Keynote 6 Hesham El Gamal
Ohio State University
Bio: Hesham El Gamal received the B.S. and M.S. degrees in electrical engineering from Cairo University, Egypt, and the Ph.D. in electrical and computer engineering from the University of Maryland, USA. He is a professor of electrical and computer engineering at the Ohio State University and the CEO of Inmbly Inc. He is a fellow of the IEEE, and is a recipient of the HNS Annual Achievement Award, the OSU College of Engineering Lumley Research Award, the OSU Electrical Engineering Department FARMER Young Faculty Development Fund, The OSU Stanley E. Harrison Award, the OSU Innovator of the Year Award and the National Science Foundation CAREER Award. He holds key intellectual property in the areas of proactive communications, space-time coding/decoding and graphical code design. He has held visiting appointments at the University of California, Los Angeles, Institut Eurecom and Nile University.

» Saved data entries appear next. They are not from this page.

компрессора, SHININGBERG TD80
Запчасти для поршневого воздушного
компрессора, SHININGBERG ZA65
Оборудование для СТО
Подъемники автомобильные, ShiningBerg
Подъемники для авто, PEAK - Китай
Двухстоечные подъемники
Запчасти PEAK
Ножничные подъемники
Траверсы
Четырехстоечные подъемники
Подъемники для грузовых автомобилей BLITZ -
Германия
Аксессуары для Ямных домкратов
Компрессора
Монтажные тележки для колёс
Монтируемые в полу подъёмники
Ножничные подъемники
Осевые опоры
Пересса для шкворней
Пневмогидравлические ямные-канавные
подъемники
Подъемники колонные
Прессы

He has served as an associate editor for the IEEE Transactions on Communications, IEEE Transactions on Mobile Computing and IEEE Transactions on Information Forensics and Security; a guest editor for the IEEE Transactions on Information Theory special issue on cooperative communications; a guest associate editor for the IEEE Transactions on Information Theory; a member of the SP4COM technical committee; and co-chair of the Globecom'08 communication theory symposium and the 2010 IEEE Information Theory Workshop..

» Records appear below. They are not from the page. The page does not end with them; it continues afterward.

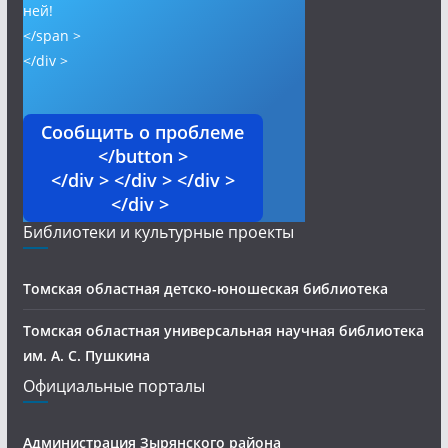
ней!
</span >
</div >
Сообщить о проблеме
</button >
</div > </div > </div >
</div >
Библиотеки и культурные проекты
Томская областная детско-юношеская библиотека
Томская областная универсальная научная библиотека
им. А. С. Пушкина
Официальные порталы
Администрация Зырянского района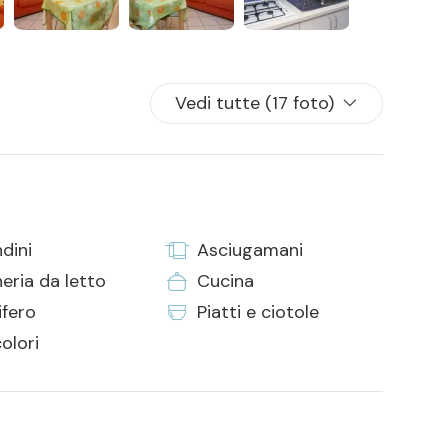
Vedi tutte (17 foto)
dini
Asciugamani
eria da letto
Cucina
ifero
Piatti e ciotole
olori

Towards A Marketplace for Mobile Content: Proactive Pre-Caching and Dynamic Pricing
In this talk, I will introduce the notion of a marketplace for sharing mobile content based on the work of my research group in the area of proactive pre-caching and dynamic pricing. The talk will give an overview of our recent results that use tools for large deviation theory, optimization and game theory to establish the significant potential of the new paradigm. Finally, I will conclude with a discussion on future research directions inspired by our work and leading to the foundational development to what can be referred to as contextual information theory.”